Убедившись, что толстяк вошел именно в те двери, в которые он и предполагал, Эйлт поспешил удалиться, собираясь разыскать убийц драконов. Хоть и не приятны были они ему, но вызывали куда меньше отвращения и ненависти, чем держатели этого заведения и помощник начальника тюрьмы.
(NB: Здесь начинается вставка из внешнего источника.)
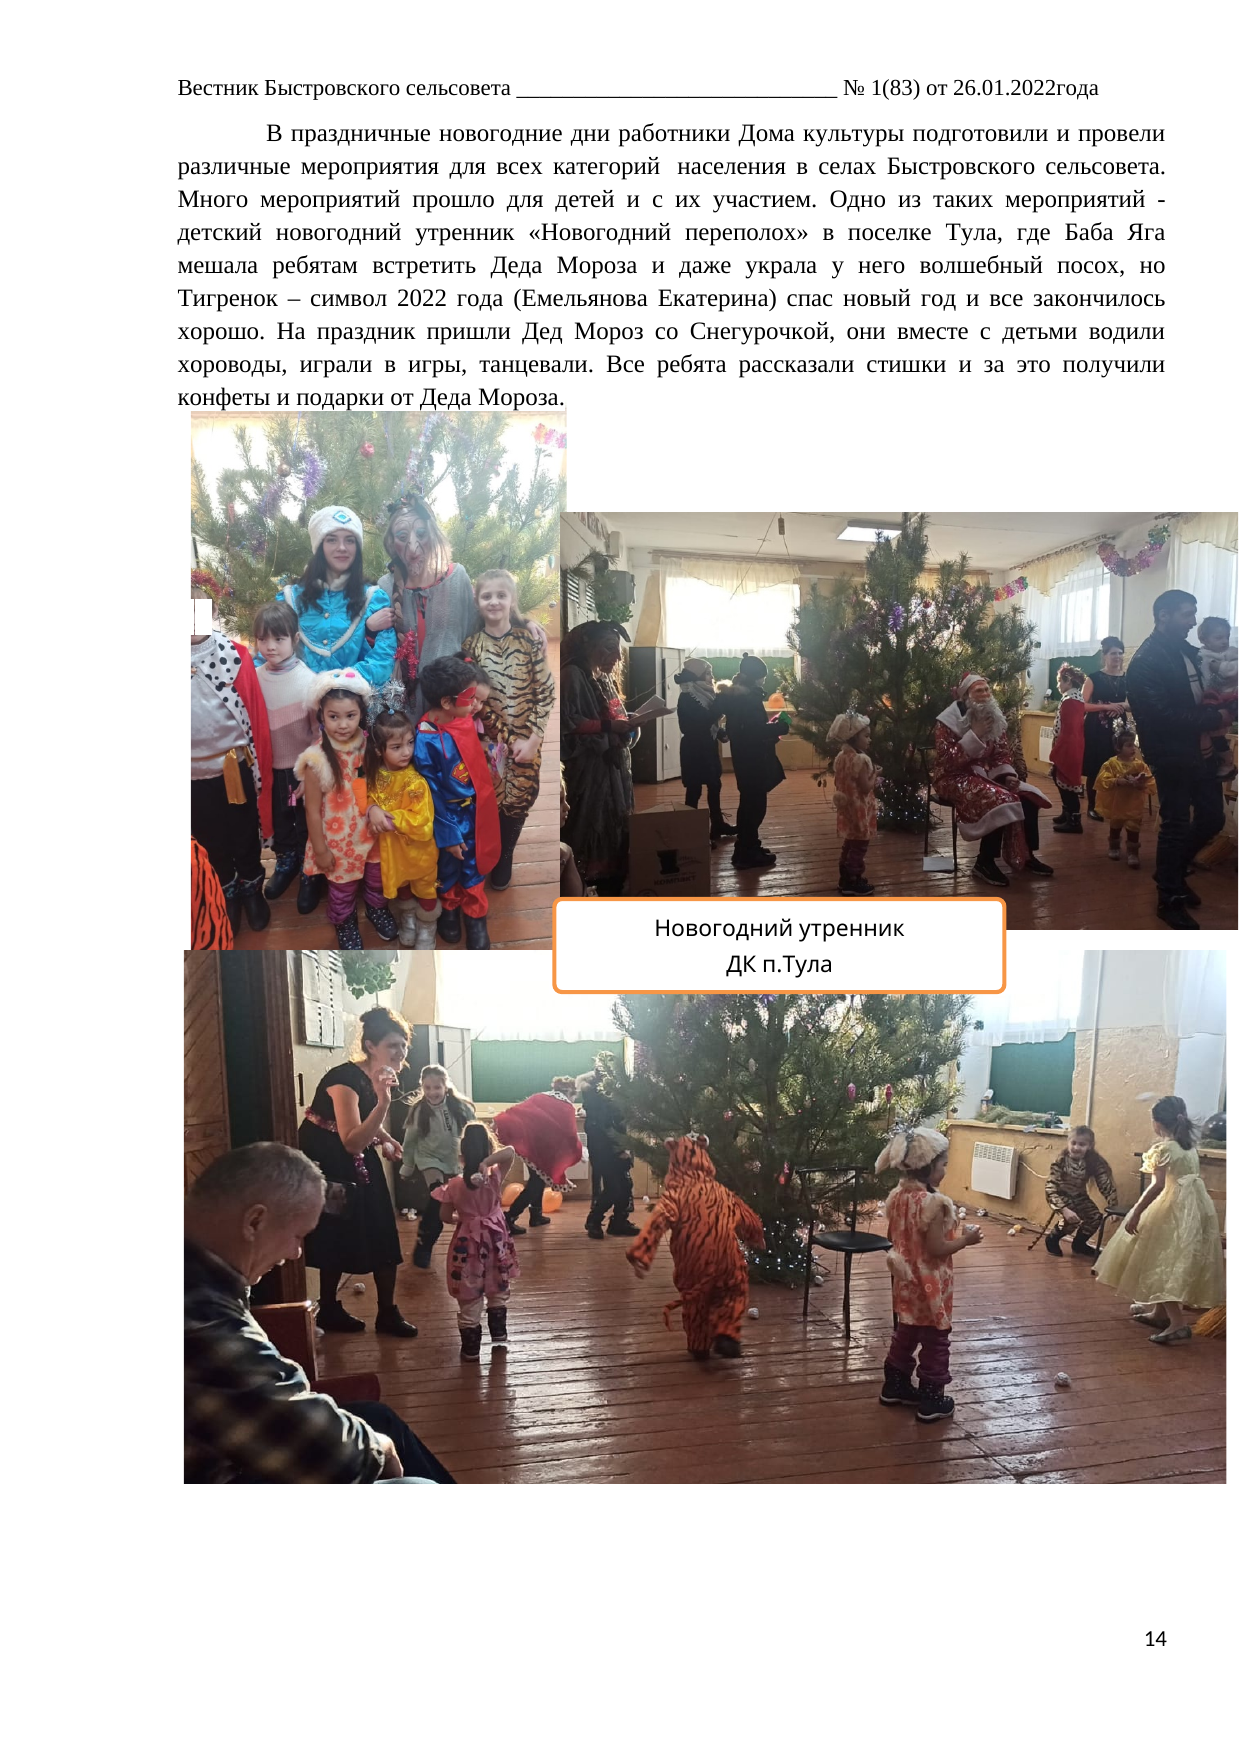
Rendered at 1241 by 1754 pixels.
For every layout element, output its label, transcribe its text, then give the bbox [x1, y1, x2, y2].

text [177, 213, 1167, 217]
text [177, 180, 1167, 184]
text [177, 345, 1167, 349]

Нечего было и думать штурмовать бордель в одиночку, ведь план, зреющий в голове вора предполагал перерезать Дику глотку под покровом темноты где-то вблизи от этого места, а, лучше всего, в самом заведении. Так ему удалось бы снять с себя подозрения. Не будет ничего удивительного в том, что толстяка, забредшего в злачное местечко, ожидал такой печальный финал. К тому же Феникс попал в неприятную историю, а у гномов-наемников всегда имелись деньги, и Эйлт решил обменять свою помощь в поиске эльфки, на небольшую сумму, чтобы вытащить «ловца удачи» из передряги. Тот никогда в долгу не оставался, к тому же составлял отличную кампанию по части пития в каком-нибудь трактирчике в западных районах города, где излюбленные чернью заведения еще влачили свои небогатые дела. Кстати, именно в такое заведение его и привели расспросы у горожан касательно того места, где остановился обоз, въехавший в столицу этим утром.
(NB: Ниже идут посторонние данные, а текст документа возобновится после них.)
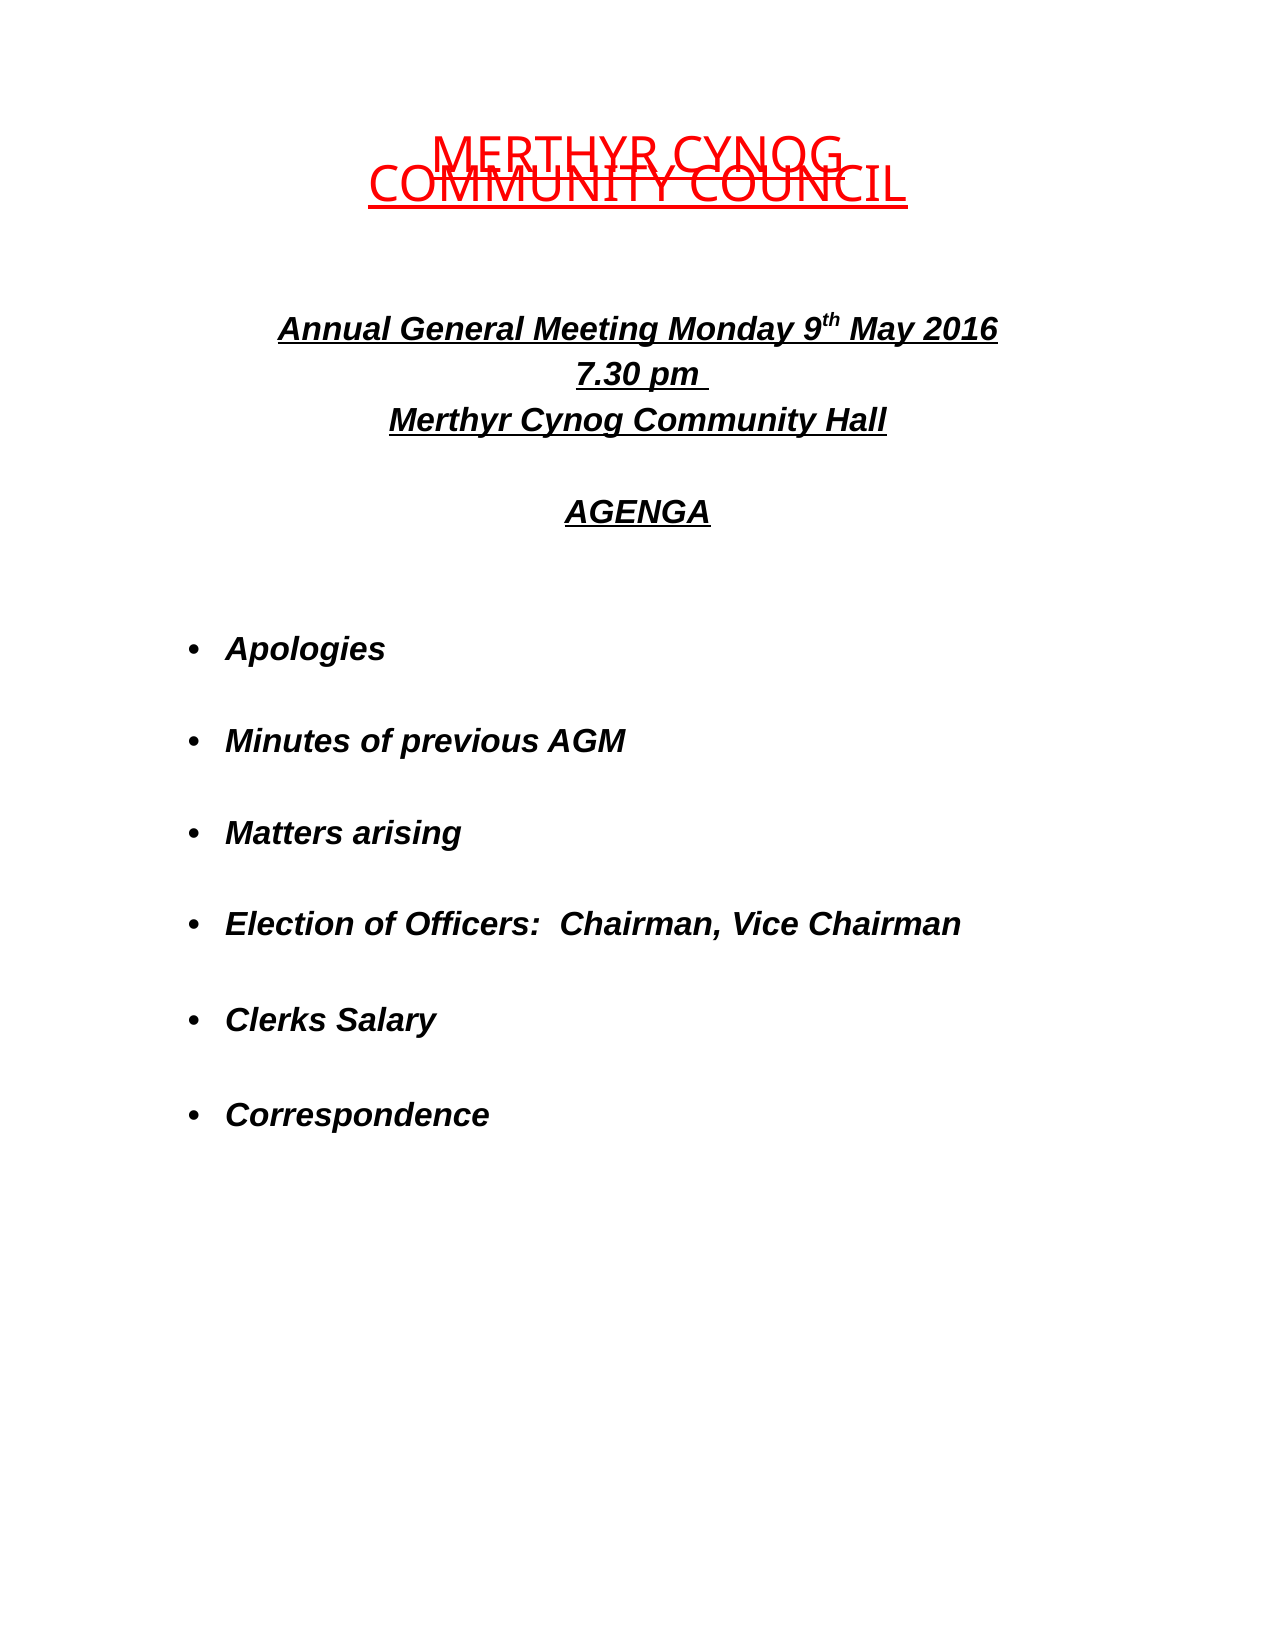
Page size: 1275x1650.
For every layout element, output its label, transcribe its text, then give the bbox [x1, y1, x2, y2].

text 7.30 pm [150, 366, 1125, 391]
text MERTHYR CYNOG COMMUNITY COUNCIL [150, 150, 1125, 207]
text Merthyr Cynog Community Hall [150, 412, 1125, 437]
text AGENGA [150, 503, 1125, 528]
list Correspondence [187, 1107, 1125, 1132]
list Minutes of previous AGM [187, 732, 1125, 757]
list Election of Officers: Chairman, Vice Chairman [187, 916, 1125, 941]
list Apologies [187, 641, 1125, 666]
list Matters arising [187, 824, 1125, 849]
list Clerks Salary [187, 1011, 1125, 1036]
text Annual General Meeting Monday 9th May 2016 [150, 320, 1125, 345]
Эйлт вернулся в места своего обитания под вечер, когда начавшийся для него так рано день начал уже казаться бесконечным. Вору ужасно хотелось есть, от усталости он еле держался на ногах и, протискиваясь меж повозок, которые заполонили небольшую площадь, окружив старый порушенный фонтан, готовился к повторной встрече с теми, с кем сегодняшняя первая встреча едва не закончилась поножовщиной.
Сторожа, что с оружием наготове сидели в темноте у трактира, немедленно соскочили с тюков в повозках и запалили факел. Эйлт отступил назад, по привычке проверив хорошо ли выходит из ножен кинжал.
– Кто тут? - крепкая низкорослая фигура вышла со спины вора.